+++ Supplied information +++

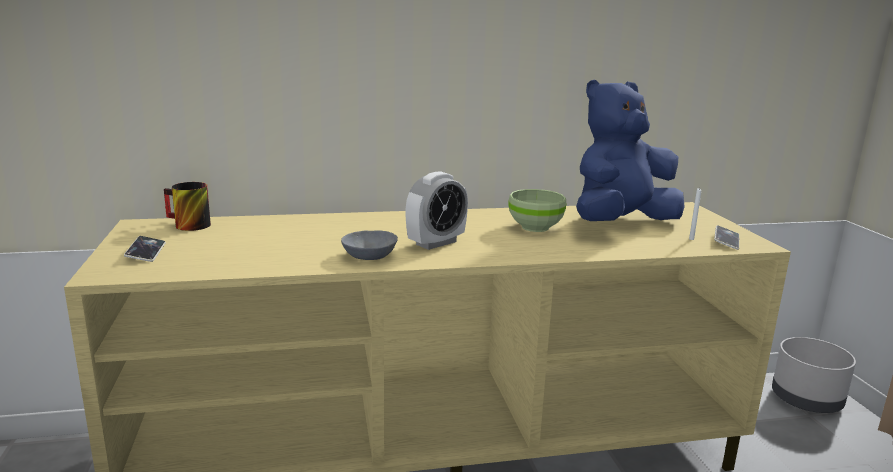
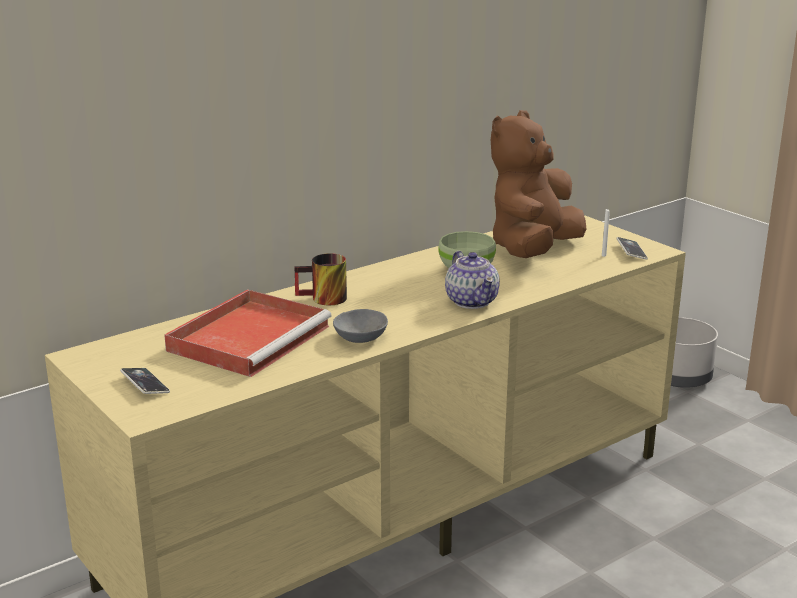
camera: 25 degrees left, 5 degrees up
(186, 225) = (131, 345): mug -> mug (323, 299)
(280, 237) = (250, 337): none -> red tray
(436, 243) = (401, 309): alarm clock -> none
(510, 249) = (472, 301): none -> teapot
(620, 223) = (533, 250): blue plush toy -> brown plush toy

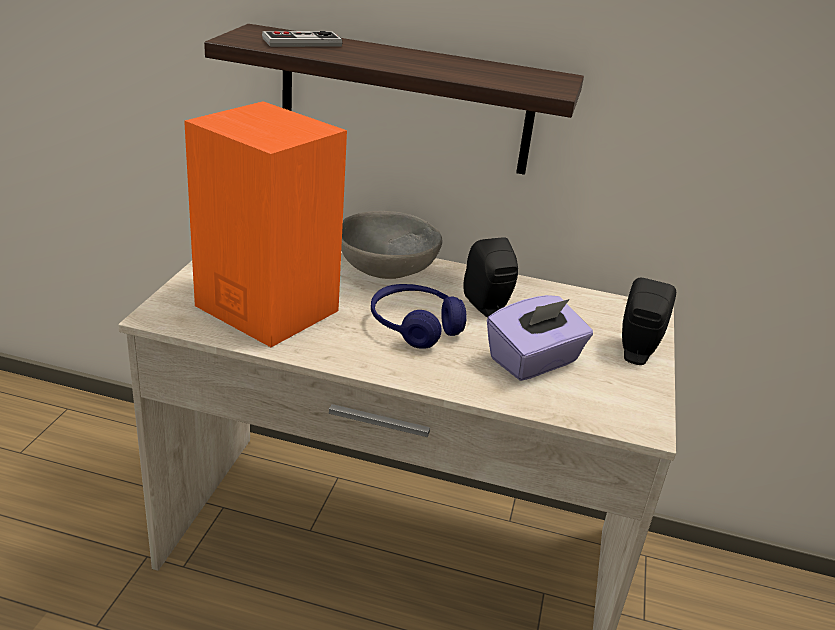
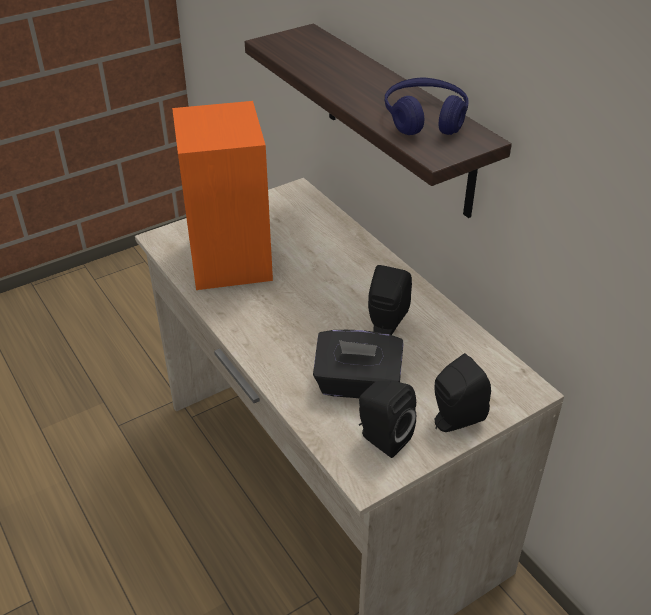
camera: 45 degrees right, 10 degrees up
(302, 42) = (315, 53): game controller -> none
(387, 270) = (352, 260): grey bowl -> none
(415, 326) = (308, 316): blue headphones -> blue headphones (425, 119)
(534, 361) = (357, 385): purple tissue box -> black tissue box
(610, 391) = (382, 438): none -> black speaker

+++

■ **Task item**
Copy exactly, and only, the lines from the line that contains "(415, 326) = (308, 316): blue" through the end of the data above.

■ **Response below**
(415, 326) = (308, 316): blue headphones -> blue headphones (425, 119)
(534, 361) = (357, 385): purple tissue box -> black tissue box
(610, 391) = (382, 438): none -> black speaker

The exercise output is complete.